Source information
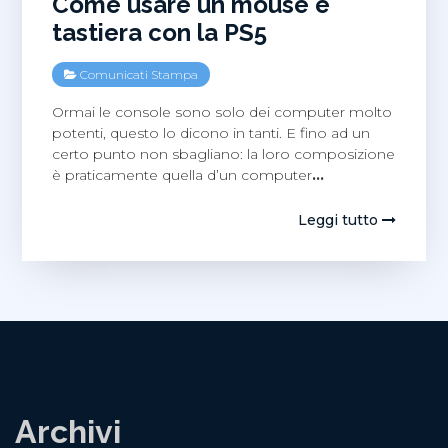
Come usare un mouse e
tastiera con la PS5
Comunicati Stampa
Ormai le console sono solo dei computer molto
potenti, questo lo dicono in tanti. E fino ad un
certo punto non sbagliano: la loro composizione
è praticamente quella d’un computer
…
Leggi tutto
Archivi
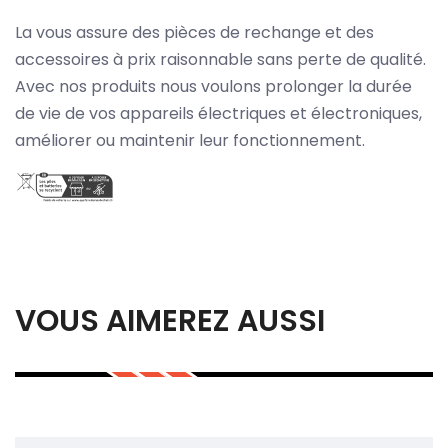
La vous assure des pièces de rechange et des
accessoires à prix raisonnable sans perte de qualité.
Avec nos produits nous voulons prolonger la durée
de vie de vos appareils électriques et électroniques,
améliorer ou maintenir leur fonctionnement.
VOUS AIMEREZ AUSSI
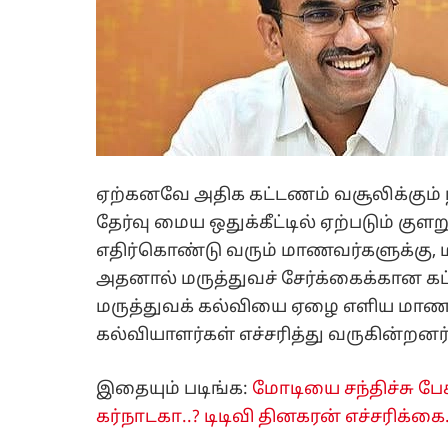
ஏற்கனவே அதிக கட்டணம் வசூலிக்கும் நீ
தேர்வு மைய ஒதுக்கீட்டில் ஏற்படும் க
எதிர்கொண்டு வரும் மாணவர்களுக்கு, ம
அதனால் மருத்துவச் சேர்க்கைக்கான கட
மருத்துவக் கல்வியை ஏழை எளிய மாணவ
கல்வியாளர்கள் எச்சரித்து வருகின்றனர்
இதையும் படிங்க:
மோடியை சந்திச்சு ப
கர்நாடகா..? டிடிவி தினகரன் எச்சரிக்கை..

Exercise prompt
Please copy every line of text from the records above, in the same order and without any changes, and leave the pictures out.

Answer area
Come usare un mouse e
tastiera con la PS5
Comunicati Stampa
Ormai le console sono solo dei computer molto
potenti, questo lo dicono in tanti. E fino ad un
certo punto non sbagliano: la loro composizione
è praticamente quella d’un computer
…
Leggi tutto
Archivi
La vous assure des pièces de rechange et des
accessoires à prix raisonnable sans perte de qualité.
Avec nos produits nous voulons prolonger la durée
de vie de vos appareils électriques et électroniques,
améliorer ou maintenir leur fonctionnement.
VOUS AIMEREZ AUSSI
ஏற்கனவே அதிக கட்டணம் வசூலிக்கும் நீ
தேர்வு மைய ஒதுக்கீட்டில் ஏற்படும் க
எதிர்கொண்டு வரும் மாணவர்களுக்கு, ம
அதனால் மருத்துவச் சேர்க்கைக்கான கட
மருத்துவக் கல்வியை ஏழை எளிய மாணவ
கல்வியாளர்கள் எச்சரித்து வருகின்றனர்
இதையும் படிங்க:
மோடியை சந்திச்சு ப
கர்நாடகா..? டிடிவி தினகரன் எச்சரிக்கை..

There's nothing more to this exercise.